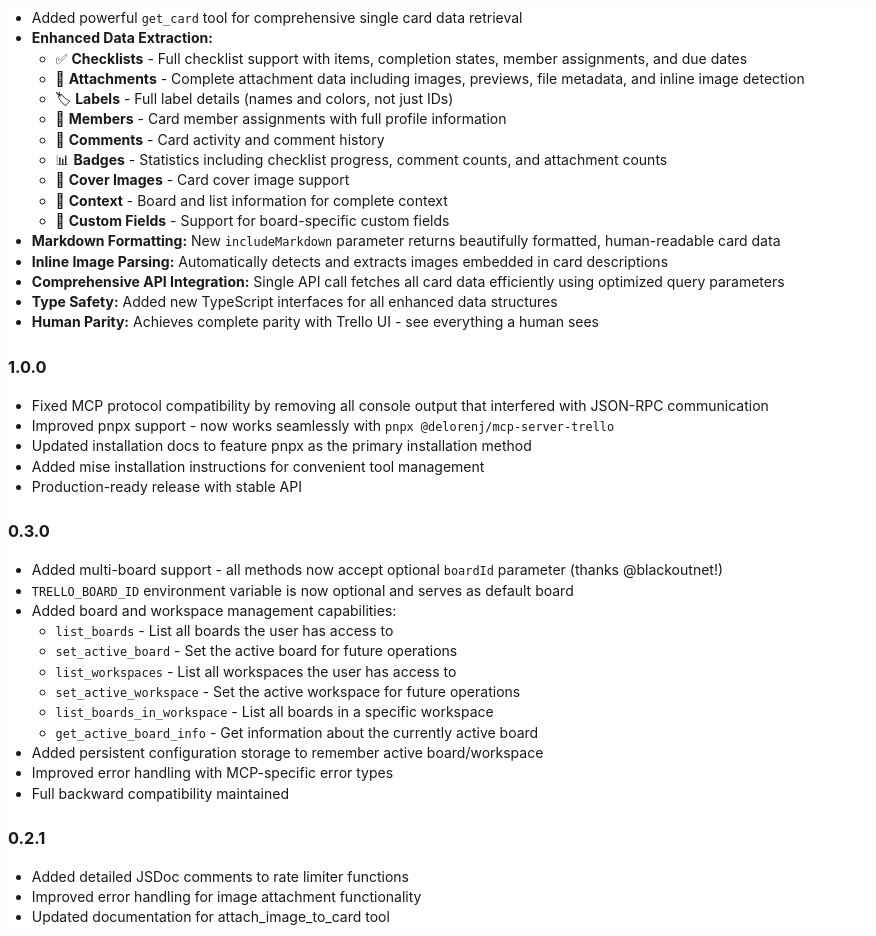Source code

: - Added powerful `get_card` tool for comprehensive single card data retrieval
- **Enhanced Data Extraction:**
  - ✅ **Checklists** - Full checklist support with items, completion states, member assignments, and due dates
  - 📎 **Attachments** - Complete attachment data including images, previews, file metadata, and inline image detection
  - 🏷️ **Labels** - Full label details (names and colors, not just IDs)
  - 👥 **Members** - Card member assignments with full profile information
  - 💬 **Comments** - Card activity and comment history
  - 📊 **Badges** - Statistics including checklist progress, comment counts, and attachment counts
  - 🎨 **Cover Images** - Card cover image support
  - 📍 **Context** - Board and list information for complete context
  - 🔧 **Custom Fields** - Support for board-specific custom fields
- **Markdown Formatting:** New `includeMarkdown` parameter returns beautifully formatted, human-readable card data
- **Inline Image Parsing:** Automatically detects and extracts images embedded in card descriptions
- **Comprehensive API Integration:** Single API call fetches all card data efficiently using optimized query parameters
- **Type Safety:** Added new TypeScript interfaces for all enhanced data structures
- **Human Parity:** Achieves complete parity with Trello UI - see everything a human sees

### 1.0.0

- Fixed MCP protocol compatibility by removing all console output that interfered with JSON-RPC communication
- Improved pnpx support - now works seamlessly with `pnpx @delorenj/mcp-server-trello`
- Updated installation docs to feature pnpx as the primary installation method
- Added mise installation instructions for convenient tool management
- Production-ready release with stable API

### 0.3.0

- Added multi-board support - all methods now accept optional `boardId` parameter (thanks @blackoutnet!)
- `TRELLO_BOARD_ID` environment variable is now optional and serves as default board
- Added board and workspace management capabilities:
  - `list_boards` - List all boards the user has access to
  - `set_active_board` - Set the active board for future operations
  - `list_workspaces` - List all workspaces the user has access to
  - `set_active_workspace` - Set the active workspace for future operations
  - `list_boards_in_workspace` - List all boards in a specific workspace
  - `get_active_board_info` - Get information about the currently active board
- Added persistent configuration storage to remember active board/workspace
- Improved error handling with MCP-specific error types
- Full backward compatibility maintained

### 0.2.1

- Added detailed JSDoc comments to rate limiter functions
- Improved error handling for image attachment functionality
- Updated documentation for attach_image_to_card tool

(What you need to do):
Arrange the listing above as a JSON list of strings, one string per line, leaving out blank lines and the picture.

(Answer to the exercise):
[
  "Source code",
  ": - Added powerful `get_card` tool for comprehensive single card data retrieval",
  "- **Enhanced Data Extraction:**",
  "  - ✅ **Checklists** - Full checklist support with items, completion states, member assignments, and due dates",
  "  - 📎 **Attachments** - Complete attachment data including images, previews, file metadata, and inline image detection",
  "  - 🏷️ **Labels** - Full label details (names and colors, not just IDs)",
  "  - 👥 **Members** - Card member assignments with full profile information",
  "  - 💬 **Comments** - Card activity and comment history",
  "  - 📊 **Badges** - Statistics including checklist progress, comment counts, and attachment counts",
  "  - 🎨 **Cover Images** - Card cover image support",
  "  - 📍 **Context** - Board and list information for complete context",
  "  - 🔧 **Custom Fields** - Support for board-specific custom fields",
  "- **Markdown Formatting:** New `includeMarkdown` parameter returns beautifully formatted, human-readable card data",
  "- **Inline Image Parsing:** Automatically detects and extracts images embedded in card descriptions",
  "- **Comprehensive API Integration:** Single API call fetches all card data efficiently using optimized query parameters",
  "- **Type Safety:** Added new TypeScript interfaces for all enhanced data structures",
  "- **Human Parity:** Achieves complete parity with Trello UI - see everything a human sees",
  "### 1.0.0",
  "- Fixed MCP protocol compatibility by removing all console output that interfered with JSON-RPC communication",
  "- Improved pnpx support - now works seamlessly with `pnpx @delorenj/mcp-server-trello`",
  "- Updated installation docs to feature pnpx as the primary installation method",
  "- Added mise installation instructions for convenient tool management",
  "- Production-ready release with stable API",
  "### 0.3.0",
  "- Added multi-board support - all methods now accept optional `boardId` parameter (thanks @blackoutnet!)",
  "- `TRELLO_BOARD_ID` environment variable is now optional and serves as default board",
  "- Added board and workspace management capabilities:",
  "  - `list_boards` - List all boards the user has access to",
  "  - `set_active_board` - Set the active board for future operations",
  "  - `list_workspaces` - List all workspaces the user has access to",
  "  - `set_active_workspace` - Set the active workspace for future operations",
  "  - `list_boards_in_workspace` - List all boards in a specific workspace",
  "  - `get_active_board_info` - Get information about the currently active board",
  "- Added persistent configuration storage to remember active board/workspace",
  "- Improved error handling with MCP-specific error types",
  "- Full backward compatibility maintained",
  "### 0.2.1",
  "- Added detailed JSDoc comments to rate limiter functions",
  "- Improved error handling for image attachment functionality",
  "- Updated documentation for attach_image_to_card tool"
]